Loss of user funds. If a promotion creator (legitimate or malicious) will create or extend a promotion to have more than 255 epochs, the contract won't keep track of which later epochs have been claimed, and a user could repeatedly claim rewards for an epoch and drain the funds.

Proof of Concept

The only mention I see for the 255 epochs limit of the contract is in this line: [(Code ref])(https://github.com/pooltogether/v4-periphery/blob/b520faea26bcf60371012f6cb246aa149abd3c7d/contracts/TwabRewards.sol#L34)

/// @dev We pack epochs claimed by a user into a uint256. So we can't store more than 255 epochs.

This is not highly visible and there is no mention in createPromotion or extendPromotion that _numberOfEpochs should be less than 256.

If a promotion creator does create/extend a promotion with more than 255 epochs, when a user will claim an epochId > 255, the contract couldn't record that the epoch has been claimed, because that info is saved in uint256 which has only 256 bits. [(Code ref])(https://github.com/pooltogether/v4-periphery/blob/b520faea26bcf60371012f6cb246aa149abd3c7d/contracts/TwabRewards.sol#L355)

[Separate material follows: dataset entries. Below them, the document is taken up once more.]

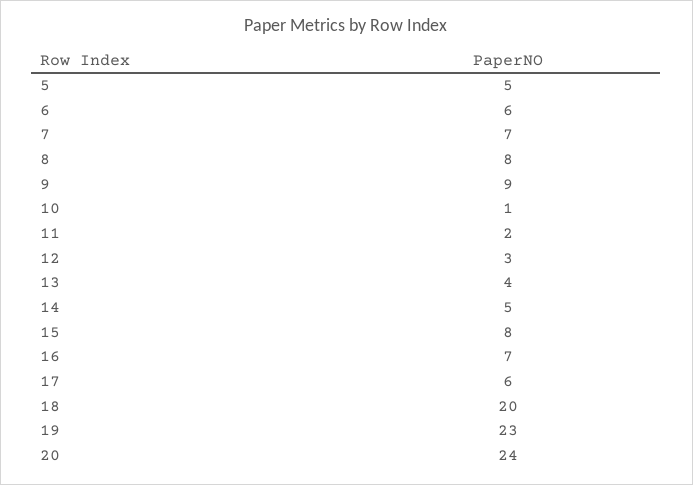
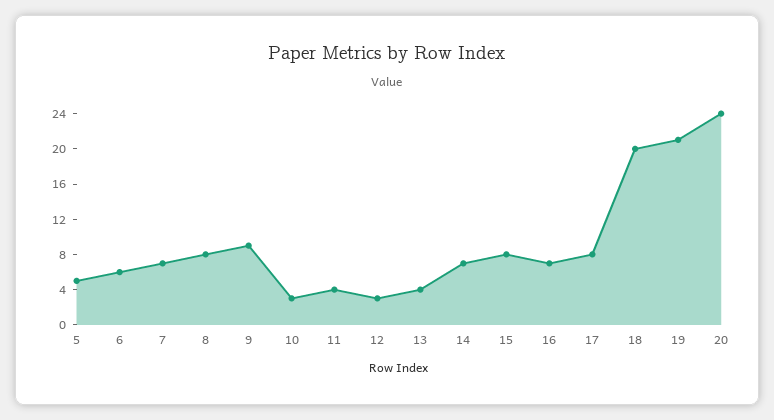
  {
    "5": 5,
    "6": 6,
    "7": 7,
    "8": 8,
    "9": 9,
-   "10": 1,
+   "10": 3,
-   "11": 2,
+   "11": 4,
    "12": 3,
    "13": 4,
-   "14": 5,
+   "14": 7,
    "15": 8,
    "16": 7,
-   "17": 6,
+   "17": 8,
    "18": 20,
-   "19": 23,
+   "19": 21,
    "20": 24
  }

function _updateClaimedEpoch(uint256 _userClaimedEpochs, uint256 _epochId) internal pure returns (uint256) {
        return _userClaimedEpochs | (uint256(1) << _epochId);
    }

As this claim wouldn't get saved, the user could repeatedly claim the same epoch, thereby taking other users and promotions' funds.

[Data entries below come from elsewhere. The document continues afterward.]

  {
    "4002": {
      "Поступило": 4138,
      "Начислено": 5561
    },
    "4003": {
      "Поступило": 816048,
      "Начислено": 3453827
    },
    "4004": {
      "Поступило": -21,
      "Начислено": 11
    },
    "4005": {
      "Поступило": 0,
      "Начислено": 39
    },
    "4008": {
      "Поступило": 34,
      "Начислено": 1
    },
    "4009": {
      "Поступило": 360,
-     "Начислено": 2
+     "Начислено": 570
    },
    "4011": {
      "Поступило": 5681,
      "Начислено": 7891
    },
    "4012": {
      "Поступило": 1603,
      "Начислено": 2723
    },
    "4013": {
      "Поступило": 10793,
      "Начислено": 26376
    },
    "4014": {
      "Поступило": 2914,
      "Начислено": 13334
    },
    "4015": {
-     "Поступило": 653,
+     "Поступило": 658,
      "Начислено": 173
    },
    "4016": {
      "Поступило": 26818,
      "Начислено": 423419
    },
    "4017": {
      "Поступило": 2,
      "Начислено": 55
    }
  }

Recommended Mitigation Steps

Add a check to createPromotion and extendPromotion that the new promotion's number of epochs is < 256.

Handle

kenzo

Vulnerability details

If a promotion creator has created a promotion for the future, and decides to cancel it, he can not do so due to an underflow in a calculation.

Impact

Promotion creator funds will be locked until promotion begins.

Proof of Concept

Promotion's startTimestamp is supplied in createPromotion, and can be set to the future as there is no validation on it. [(Code ref])(https://github.com/pooltogether/v4-periphery/blob/b520faea26bcf60371012f6cb246aa149abd3c7d/contracts/TwabRewards.sol#L92)

cancelPromotion will call _getRemainingRewards to calculate the awards to refund, and _getRemainingRewards will call _getCurrentEpochId to calculate how many epochs are remaining: [(Code ref])(https://github.com/pooltogether/v4-periphery/blob/b520faea26bcf60371012f6cb246aa149abd3c7d/contracts/TwabRewards.sol#L333:#L335)

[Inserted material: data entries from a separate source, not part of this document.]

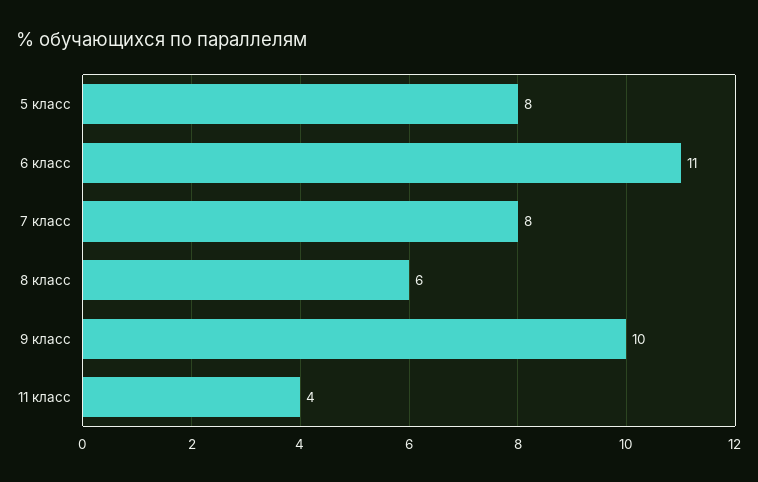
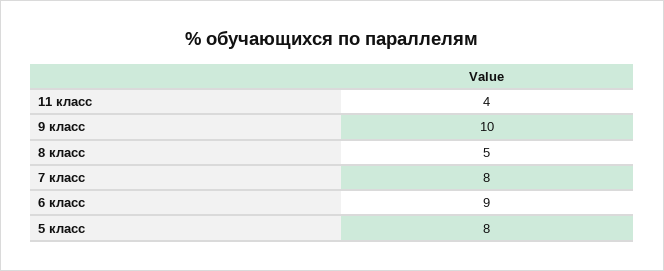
  {
    "5 класс": 8,
-   "6 класс": 11,
+   "6 класс": 9,
    "7 класс": 8,
-   "8 класс": 6,
+   "8 класс": 5,
    "9 класс": 10,
    "11 класс": 4
  }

(_promotion.numberOfEpochs - _getCurrentEpochId(_promotion))

_getCurrentEpochId runs the following code which will underflow if the promotion's startTimestamp is in the future. [(Code ref])(https://github.com/pooltogether/v4-periphery/blob/b520faea26bcf60371012f6cb246aa149abd3c7d/contracts/TwabRewards.sol#L278)

return (block.timestamp - _promotion.startTimestamp) / _promotion.epochDuration;

Recommended Mitigation Steps

In _getRemainingRewards, if the promotion has not started, return all the rewards.